━━━ Data records

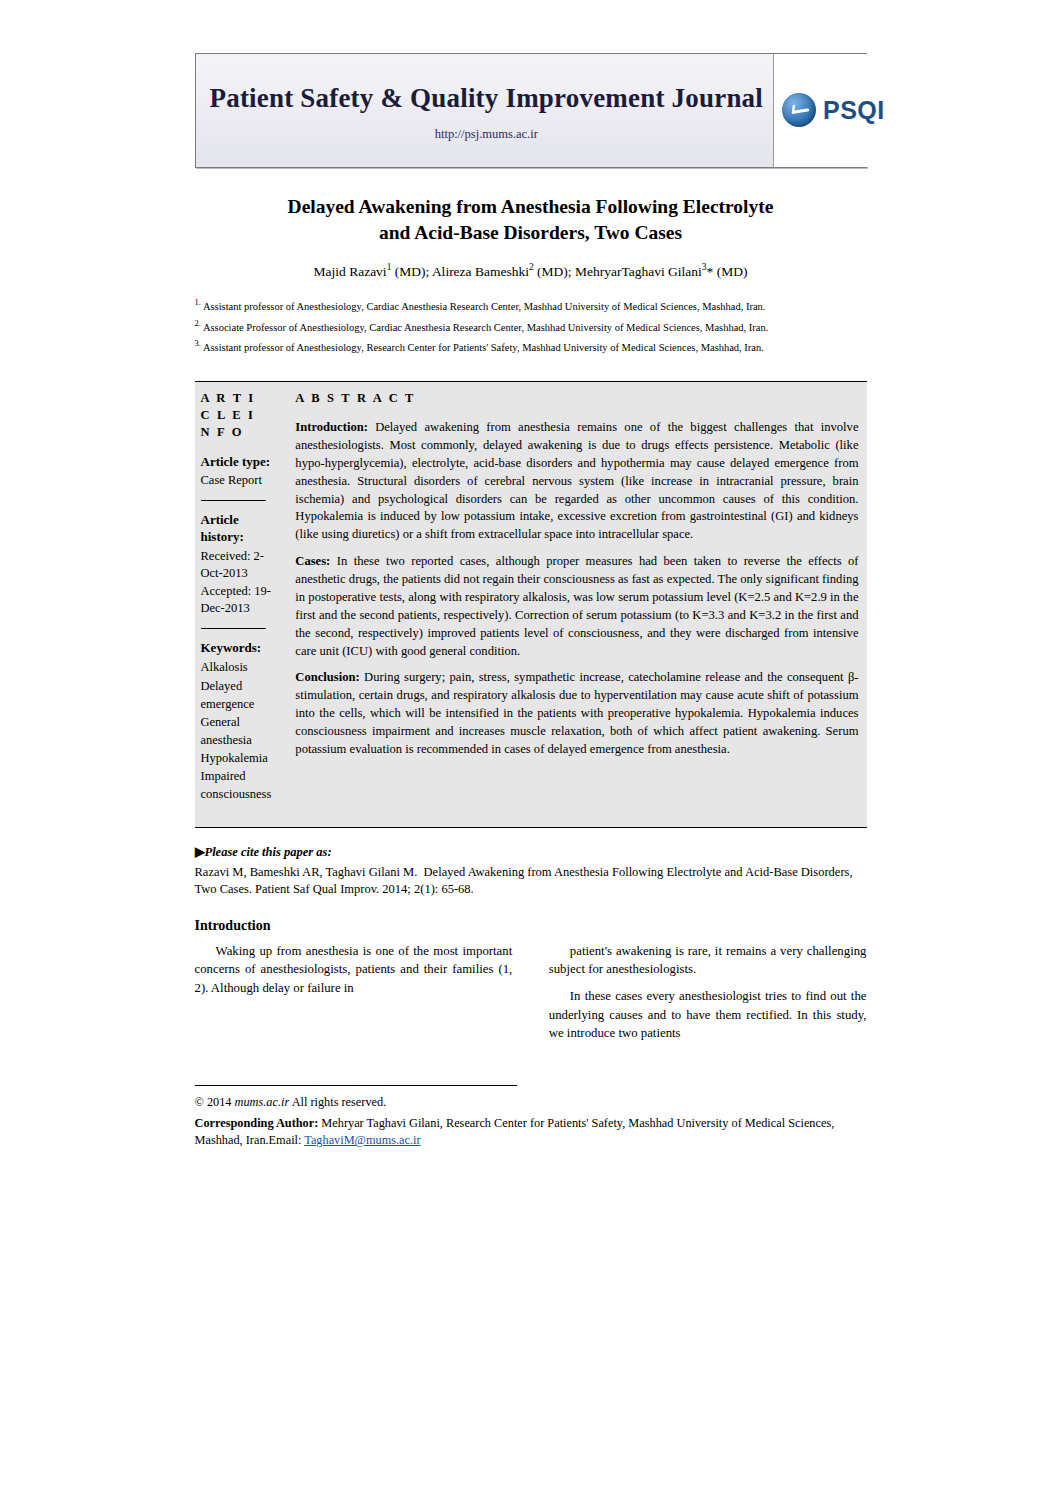Patient Safety & Quality Improvement Journal
http://psj.mums.ac.ir
PSQI
Delayed Awakening from Anesthesia Following Electrolyte
and Acid-Base Disorders, Two Cases
Majid Razavi1 (MD); Alireza Bameshki2 (MD); MehryarTaghavi Gilani3* (MD)
1. Assistant professor of Anesthesiology, Cardiac Anesthesia Research Center, Mashhad University of Medical Sciences, Mashhad, Iran.
2. Associate Professor of Anesthesiology, Cardiac Anesthesia Research Center, Mashhad University of Medical Sciences, Mashhad, Iran.
3. Assistant professor of Anesthesiology, Research Center for Patients' Safety, Mashhad University of Medical Sciences, Mashhad, Iran.
A R T I C L E I N F O
Article type:
Case Report
Article history:
Received: 2- Oct-2013
Accepted: 19- Dec-2013
Keywords:
Alkalosis
Delayed emergence
General anesthesia
Hypokalemia
Impaired consciousness
A B S T R A C T
Introduction: Delayed awakening from anesthesia remains one of the biggest challenges that involve anesthesiologists. Most commonly, delayed awakening is due to drugs effects persistence. Metabolic (like hypo-hyperglycemia), electrolyte, acid-base disorders and hypothermia may cause delayed emergence from anesthesia. Structural disorders of cerebral nervous system (like increase in intracranial pressure, brain ischemia) and psychological disorders can be regarded as other uncommon causes of this condition. Hypokalemia is induced by low potassium intake, excessive excretion from gastrointestinal (GI) and kidneys (like using diuretics) or a shift from extracellular space into intracellular space.
Cases: In these two reported cases, although proper measures had been taken to reverse the effects of anesthetic drugs, the patients did not regain their consciousness as fast as expected. The only significant finding in postoperative tests, along with respiratory alkalosis, was low serum potassium level (K=2.5 and K=2.9 in the first and the second patients, respectively). Correction of serum potassium (to K=3.3 and K=3.2 in the first and the second, respectively) improved patients level of consciousness, and they were discharged from intensive care unit (ICU) with good general condition.
Conclusion: During surgery; pain, stress, sympathetic increase, catecholamine release and the consequent β-stimulation, certain drugs, and respiratory alkalosis due to hyperventilation may cause acute shift of potassium into the cells, which will be intensified in the patients with preoperative hypokalemia. Hypokalemia induces consciousness impairment and increases muscle relaxation, both of which affect patient awakening. Serum potassium evaluation is recommended in cases of delayed emergence from anesthesia.
▶Please cite this paper as:
Razavi M, Bameshki AR, Taghavi Gilani M. Delayed Awakening from Anesthesia Following Electrolyte and Acid-Base Disorders, Two Cases. Patient Saf Qual Improv. 2014; 2(1): 65-68.
Introduction
Waking up from anesthesia is one of the most important concerns of anesthesiologists, patients and their families (1, 2). Although delay or failure in
patient's awakening is rare, it remains a very challenging subject for anesthesiologists.
In these cases every anesthesiologist tries to find out the underlying causes and to have them rectified. In this study, we introduce two patients
© 2014 mums.ac.ir All rights reserved.
Corresponding Author: Mehryar Taghavi Gilani, Research Center for Patients' Safety, Mashhad University of Medical Sciences, Mashhad, Iran.Email: TaghaviM@mums.ac.ir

━━━━━━

> **Brief**
What lines in the listing include the string "mums"? Copy them out.

> **Answer to this exercise**
http://psj.mums.ac.ir
© 2014 mums.ac.ir All rights reserved.
Corresponding Author: Mehryar Taghavi Gilani, Research Center for Patients' Safety, Mashhad University of Medical Sciences, Mashhad, Iran.Email: TaghaviM@mums.ac.ir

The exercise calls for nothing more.